• Problem 1: Repeat the records below word for word, from the line with "Total avec peine" through the end of the records. Leave out the pictures.

• Excerpt:
┌──

Weekly Energy Industry Summary

Commodity Fundamentals

Week of July 8, 2024

By The Numbers:

  • NG '24 prompt-month NYMEX settled at $2.37/MMbtu, up $.05/MMbtu, on Monday, July 8. 
  • WTI '24 prompt-month crude oil settled at $82.33/bbl., down $.83/bbl., on Monday, July 8.

Natural Gas Fundamentals - Neutral/Bullish

  • Prompt-month NYMEX natural gas futures settled at $2.37 per MMbtu, up $.05 per MMbtu on Monday, July 8. 
  • Despite very bullish hot weather driving strong demand for electric-power generation, prompt-month natural gas has flagged to the downside for seven of the last eight days of trading.
  • Hot temperatures throughout the country have driven record demand for natural gas-fired electric power this summer.
  • Power generation for the month of July 2024 has averaged 47.4 Bcf per day, nearly half of total U.S. natural gas production and an increase of 2.8 Bcf per day over the same period last year.
  • On the other hand, LNG exports are off over the past week, down approximately 2.8 Bcf per day as some issues at the Freeport LNG export terminal, coupled with disruptions caused by Hurricane Beryl, have stymied outflows, providing a supply cushion in the teeth of record power generation demand.

└──

• Problem 2: Copy the passage of the energy summary from "Natural Gas Fundamentals" to "period last year." without any changes.

• Source material:
┌──

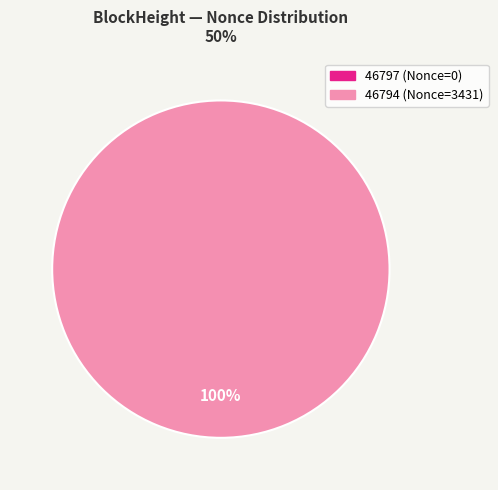

Does 46797 represent more than half of the total?

No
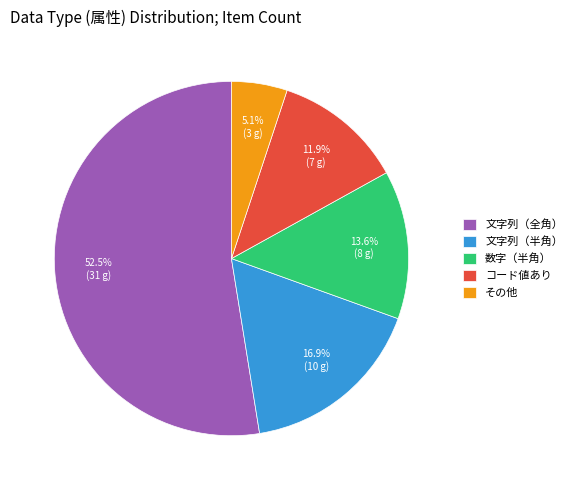

Rank the categories by value from highest to lowest.

文字列（全角）, 文字列（半角）, 数字（半角）, コード値あり, その他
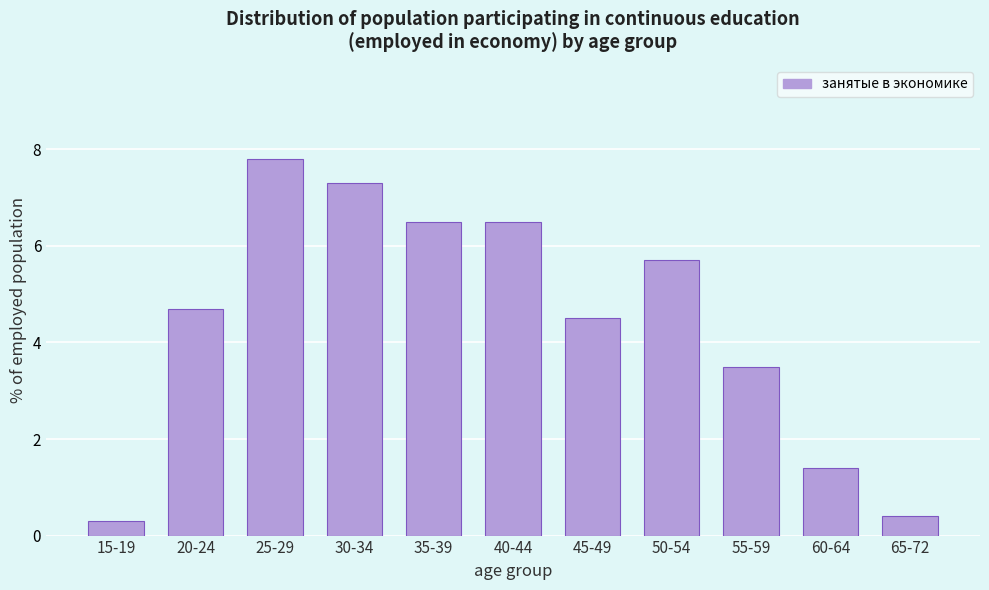

Reading right to left, list all the values displayed in this chart.

65-72=0.4	60-64=1.4	55-59=3.5	50-54=5.7	45-49=4.5	40-44=6.5	35-39=6.5	30-34=7.3	25-29=7.8	20-24=4.7	15-19=0.3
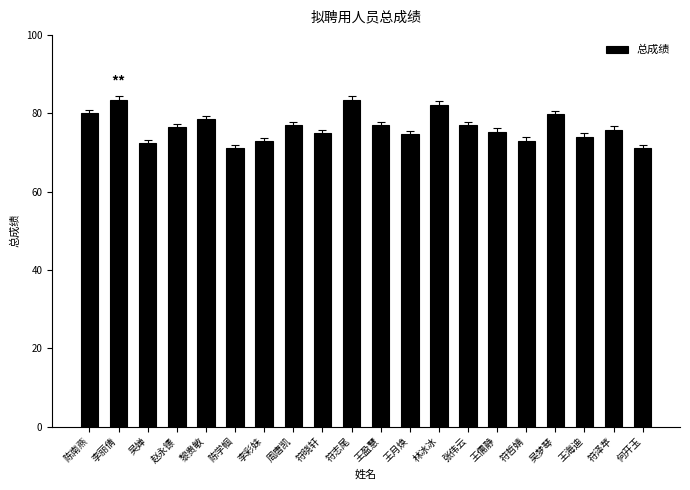

True or false: the data shows 74.7 at 王月焕.

True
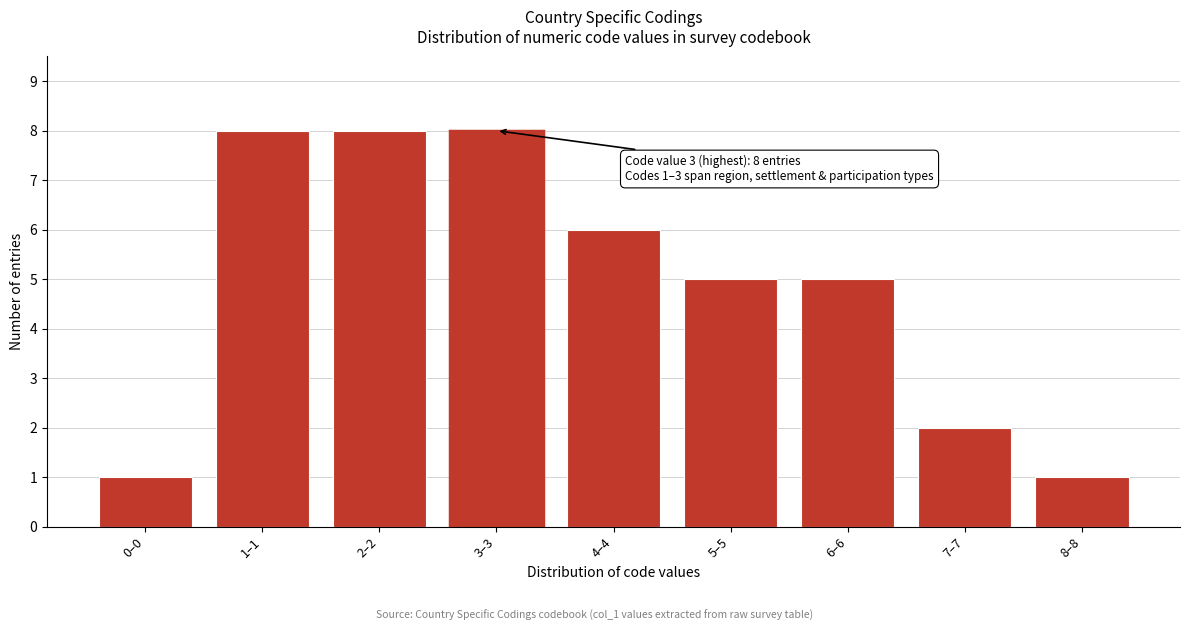

Reading left to right, extract all data points from this chart.

0–0=1	1–1=8	2–2=8	3–3=8	4–4=6	5–5=5	6–6=5	7–7=2	8–8=1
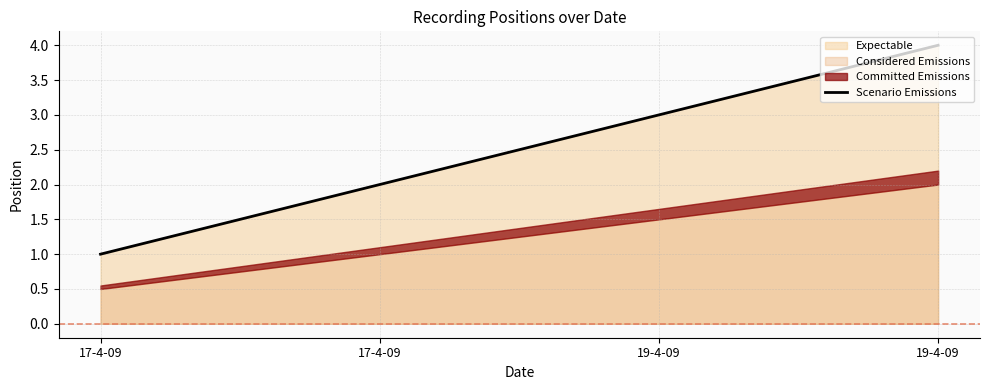

True or false: the data has more than 0 interior local peaks.

False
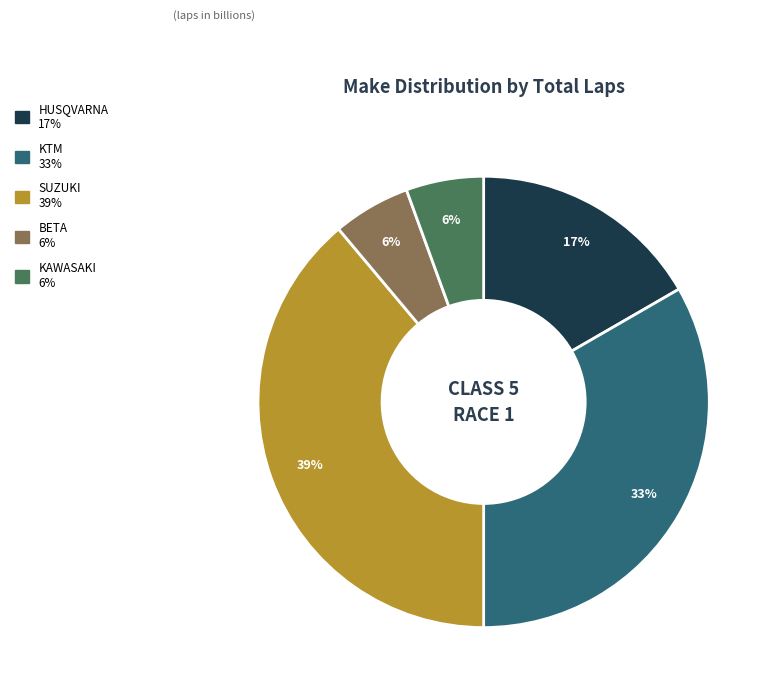

Is there any slice that represents more than half of the pie?

No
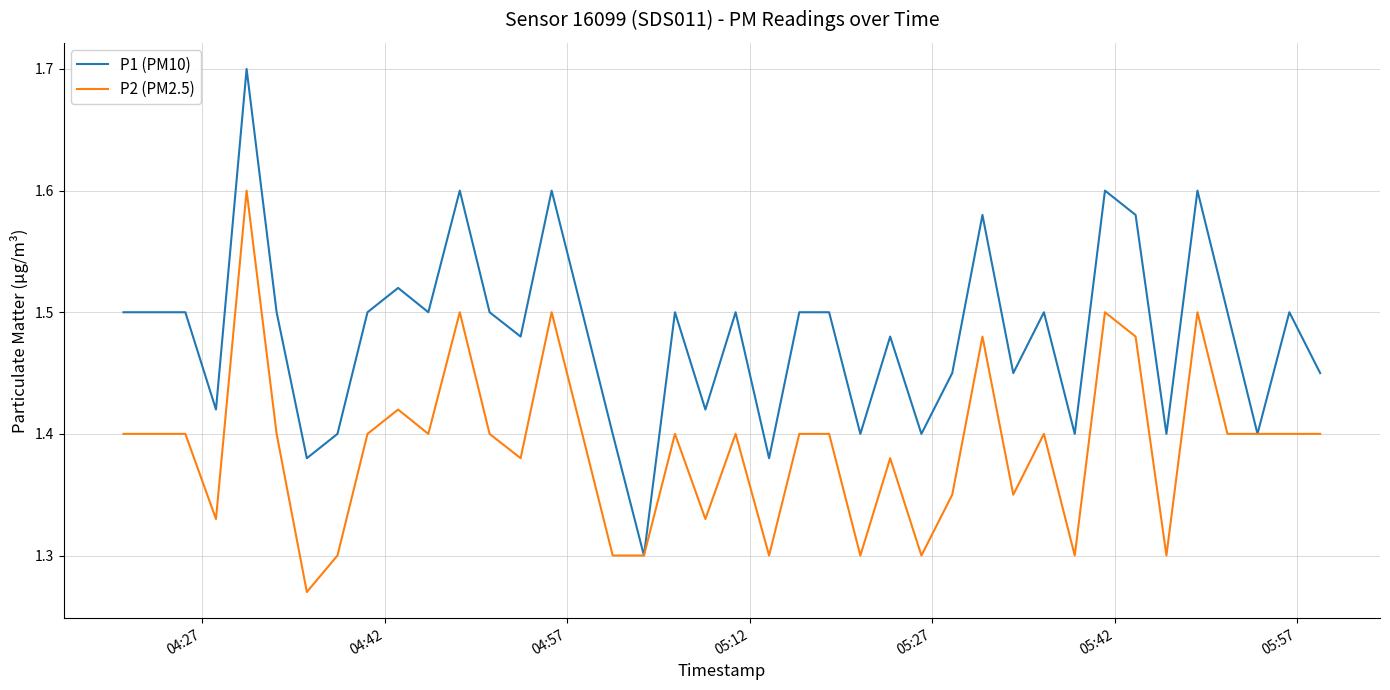

Which series has the largest range (max minus min)?

P1 (PM10)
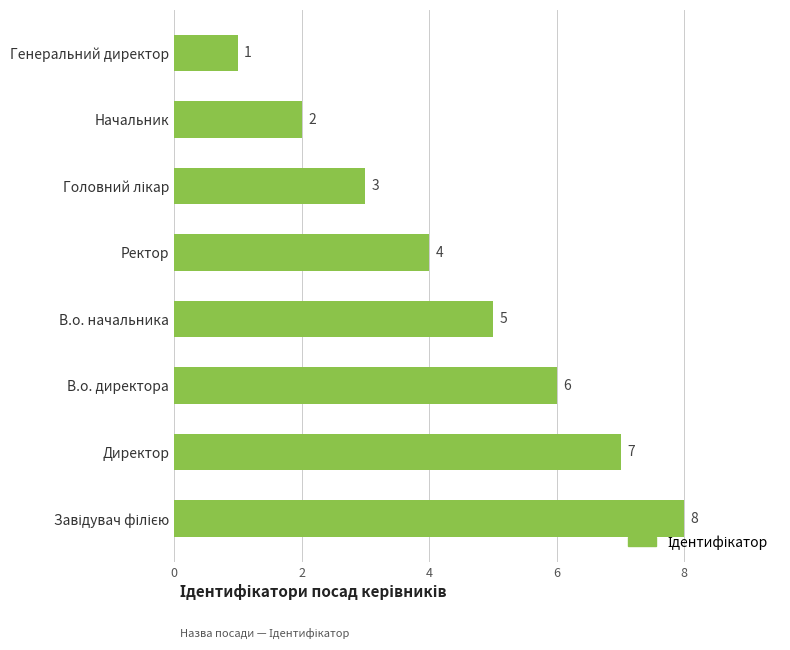

Where is the data nearest to the value 4?

Ректор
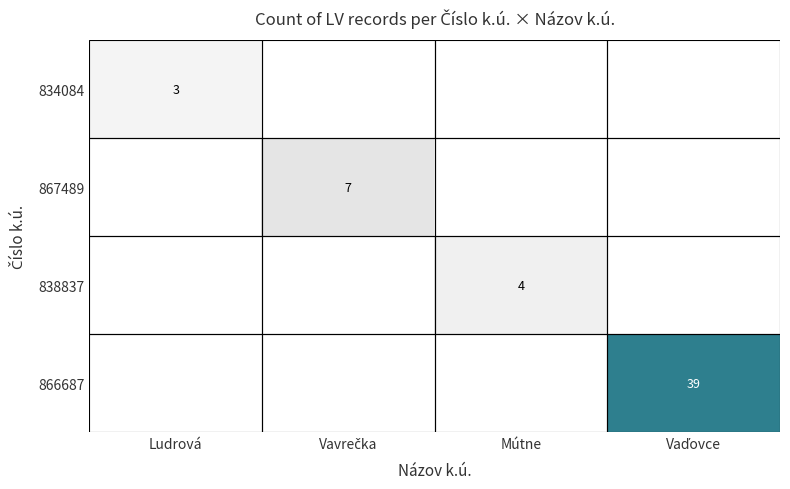

Is it true that 867489 equals 0 at Vaďovce?

True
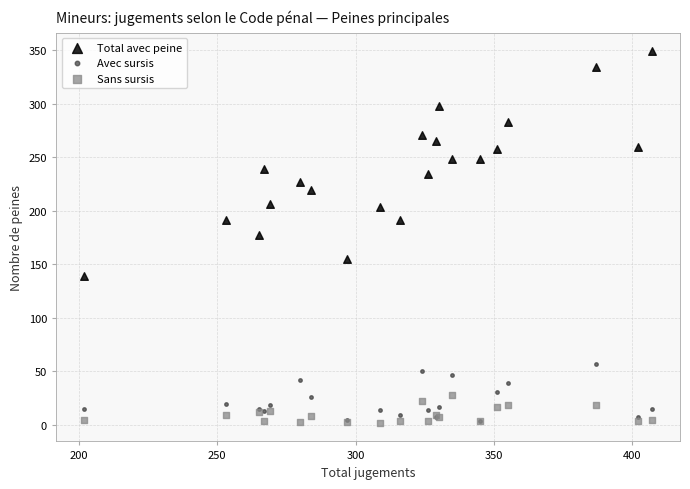

Which series contains the highest Y value?

Total avec peine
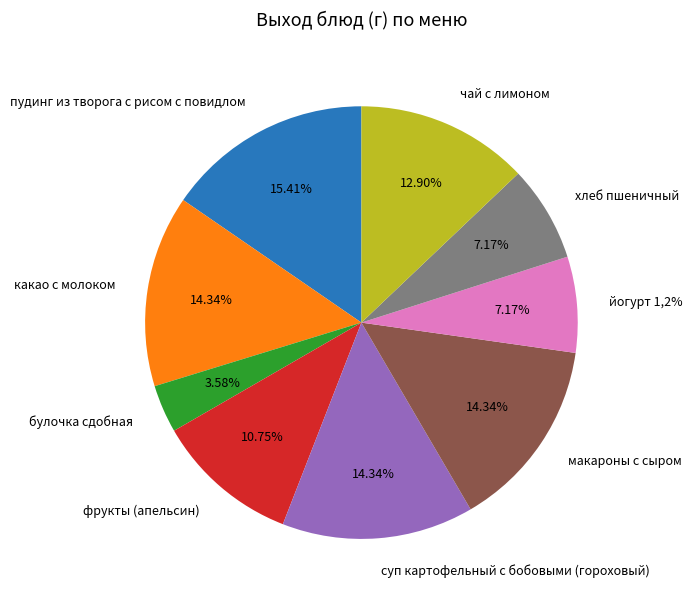

Is it true that какао с молоком is 14% of the pie?

True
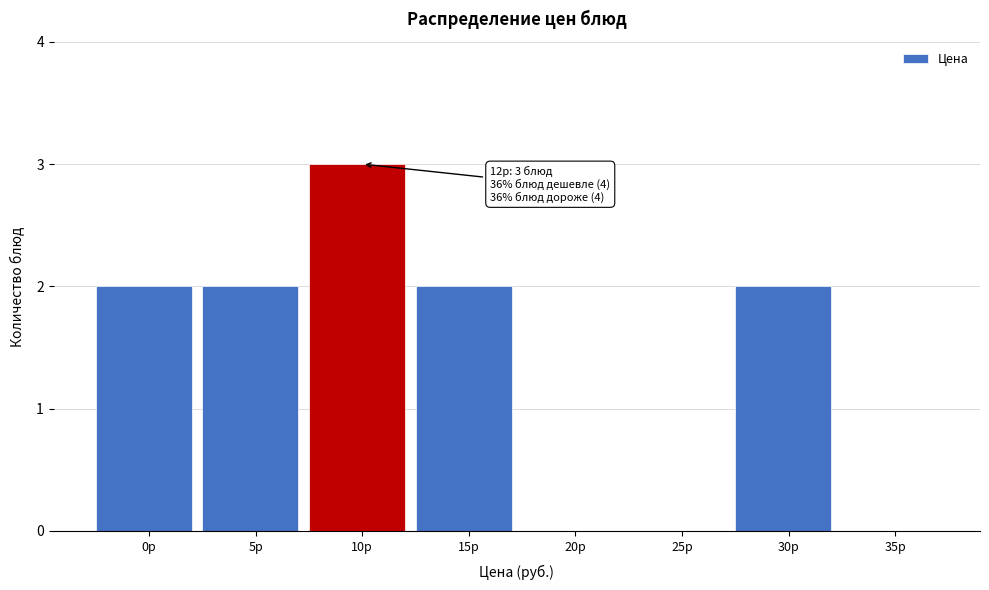

Reading right to left, list all the values displayed in this chart.

35р=0	30р=2	25р=0	20р=0	15р=2	10р=3	5р=2	0р=2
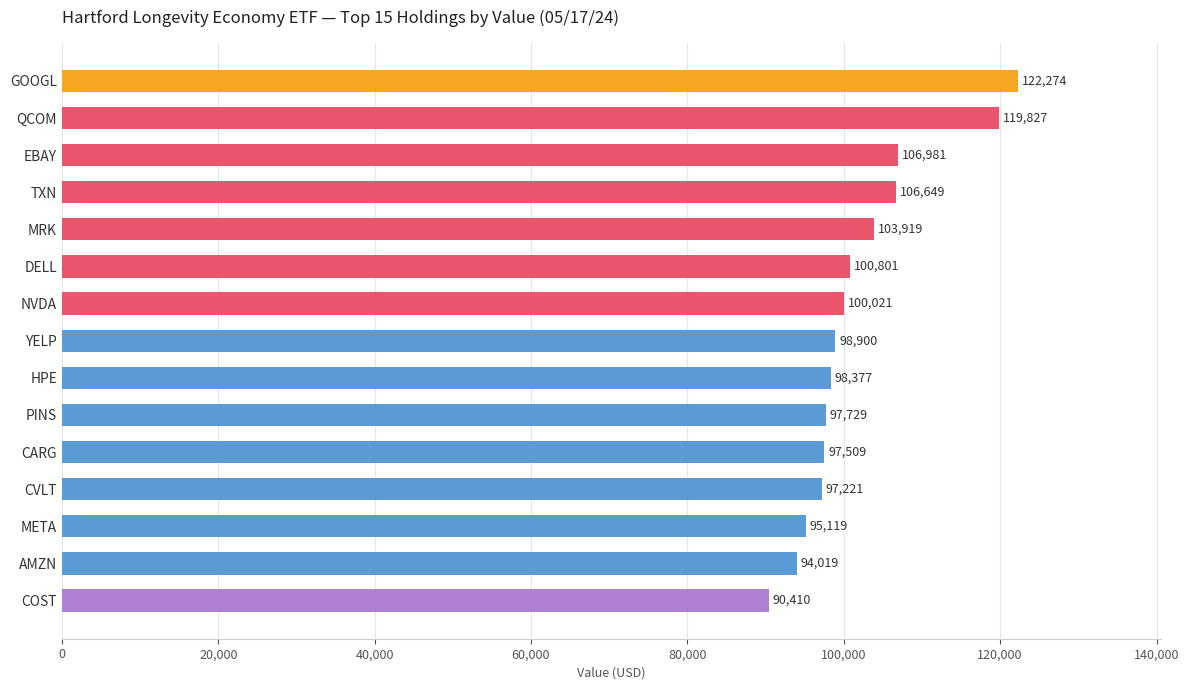

What is the ratio of the value at CVLT to the value at YELP?

1.0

└──

• Your response 1:
Total avec peine

Is it true that какао с молоком is 14% of the pie?

True

Reading right to left, list all the values displayed in this chart.

35р=0	30р=2	25р=0	20р=0	15р=2	10р=3	5р=2	0р=2

What is the ratio of the value at CVLT to the value at YELP?

1.0

• Your response 2:
Natural Gas Fundamentals - Neutral/Bullish

  • Prompt-month NYMEX natural gas futures settled at $2.37 per MMbtu, up $.05 per MMbtu on Monday, July 8. 
  • Despite very bullish hot weather driving strong demand for electric-power generation, prompt-month natural gas has flagged to the downside for seven of the last eight days of trading.
  • Hot temperatures throughout the country have driven record demand for natural gas-fired electric power this summer.
  • Power generation for the month of July 2024 has averaged 47.4 Bcf per day, nearly half of total U.S. natural gas production and an increase of 2.8 Bcf per day over the same period last year.